Ma la manovra aggiuntiva non ci sarà, ha confermato ieri Padoan con una nota ufficiale, perché il governo è sicuro delle sue stime di crescita e giudica che quelle di Bruxelles siano troppo basse poiché «non tengono conto di alcune voci relative alle minori spese pianificate ma non ancora specificate nel dettaglio e ai maggiori introiti, come quelli attesi dalle privatizzazioni» (si parte con Poste ed Enav). Il governo, conclude la nota, «è fiducioso che gli interventi pianificati consentiranno di raggiungere gli obiettivi indicati nel Programma di stabilità».

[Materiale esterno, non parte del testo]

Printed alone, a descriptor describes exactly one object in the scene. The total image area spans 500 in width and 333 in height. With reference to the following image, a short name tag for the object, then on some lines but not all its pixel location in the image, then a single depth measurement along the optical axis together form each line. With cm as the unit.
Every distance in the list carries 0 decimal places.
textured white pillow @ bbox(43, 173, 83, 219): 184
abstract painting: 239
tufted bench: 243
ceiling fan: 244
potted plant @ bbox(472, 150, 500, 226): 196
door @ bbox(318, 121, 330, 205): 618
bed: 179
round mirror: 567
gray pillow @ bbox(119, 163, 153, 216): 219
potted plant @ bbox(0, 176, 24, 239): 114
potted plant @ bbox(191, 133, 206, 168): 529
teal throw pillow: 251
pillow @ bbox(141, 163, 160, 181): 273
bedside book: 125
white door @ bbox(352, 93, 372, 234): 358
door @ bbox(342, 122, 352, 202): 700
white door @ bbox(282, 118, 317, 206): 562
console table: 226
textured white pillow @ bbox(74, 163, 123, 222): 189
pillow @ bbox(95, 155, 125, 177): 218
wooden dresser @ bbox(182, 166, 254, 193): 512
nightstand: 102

Leggendo in sequenza le raccomandazioni e il comunicato del ministro dell’Economia si può concludere che il rinvio del pareggio strutturale di bilancio appare ormai un dato acquisito e che tutta la partita si gioca sull’andamento del Pil. Se esso crescerà, come dice il governo italiano, dello 0,8% quest’anno e dell’1,3% nel 2015, e se si verificheranno altre importanti condizioni (taglio della spesa pubblica e introiti da privatizzazioni secondo gli obiettivi, tassi di interesse sotto controllo, maggiori esportazioni trainate dalla ripresa internazionale) anche il deficit e il debito riprenderanno a scendere. Se invece la crescita sarà più bassa, come dice la Commissione, e le privatizzazioni e la spending review non porteranno i risultati attesi, il percorso di risanamento non solo subirà un ritardo ma rischierà di saltare. A quel punto l’Italia finirebbe nuovamente in zona infrazione, per il deficit (se superasse nuovamente il 3%) e per il debito che non si ridurrebbe come impone il Fiscal compact.

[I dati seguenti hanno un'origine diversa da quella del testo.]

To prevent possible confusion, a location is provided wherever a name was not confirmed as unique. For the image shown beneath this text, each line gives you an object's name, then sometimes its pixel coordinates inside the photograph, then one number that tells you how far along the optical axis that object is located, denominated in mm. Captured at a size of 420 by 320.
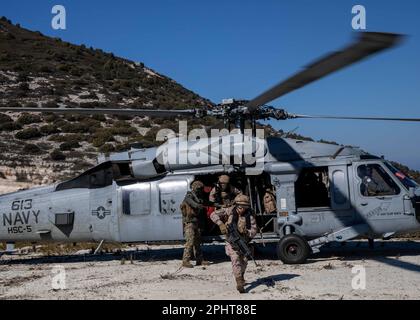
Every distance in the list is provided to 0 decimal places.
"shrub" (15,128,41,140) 28844
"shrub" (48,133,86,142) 28844
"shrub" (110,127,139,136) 30688
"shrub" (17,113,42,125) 31156
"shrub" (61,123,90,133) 30859
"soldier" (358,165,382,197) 10266
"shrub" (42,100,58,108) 33466
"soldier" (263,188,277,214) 10773
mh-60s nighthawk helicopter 10102
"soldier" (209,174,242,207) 8809
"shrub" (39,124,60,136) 30167
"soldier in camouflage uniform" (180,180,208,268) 10188
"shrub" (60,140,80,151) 27297
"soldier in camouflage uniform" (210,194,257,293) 7660
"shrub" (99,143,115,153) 27278
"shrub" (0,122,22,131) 29938
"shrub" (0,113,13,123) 30859
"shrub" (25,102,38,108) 33038
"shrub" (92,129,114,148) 28488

I dati sul Pil noti finora non autorizzano l’ottimismo. Nel primo trimestre c’è stato un calo dello 0,1% e per il secondo trimestre l’Istat prevede un aumento tra lo 0,1 e lo 0,4%. Per raggiungere lo 0,8%, insomma, bisognerebbe avere una decisa accelerazione nella seconda parte dell’anno. Il governo ci conta, sicuro degli effetti positivi delle cose già fatte ( 80 euro in busta paga, liberalizzazione dei contratti a termine, edilizia scolastica, pagamenti dei debiti commerciali con le imprese) e di quelle in arrivo (misure a favore degli investimenti, riforma della giustizia, della pubblica amministrazione e del fisco). «È evidente — spiegano i tecnici del governo — che se a luglio dovessimo vedere che il Pil non è ripartito per nulla, dovremmo rivedere gli obiettivi. Ma è altrettanto vero che nessuno più in Europa può pensare di riproporre quel circolo perverso dove manovre di aggiustamento dei conti deprimono i consumi e quindi la crescita e quindi fanno salire il deficit sul Pil e infine il debito. Tutto questo non ha funzionato». Già, ma per non ritrovarsi con manovre aggiuntive magari a base di tasse, bisogna tagliare di molto la spesa pubblica improduttiva. Finora non c’è riuscito nessuno.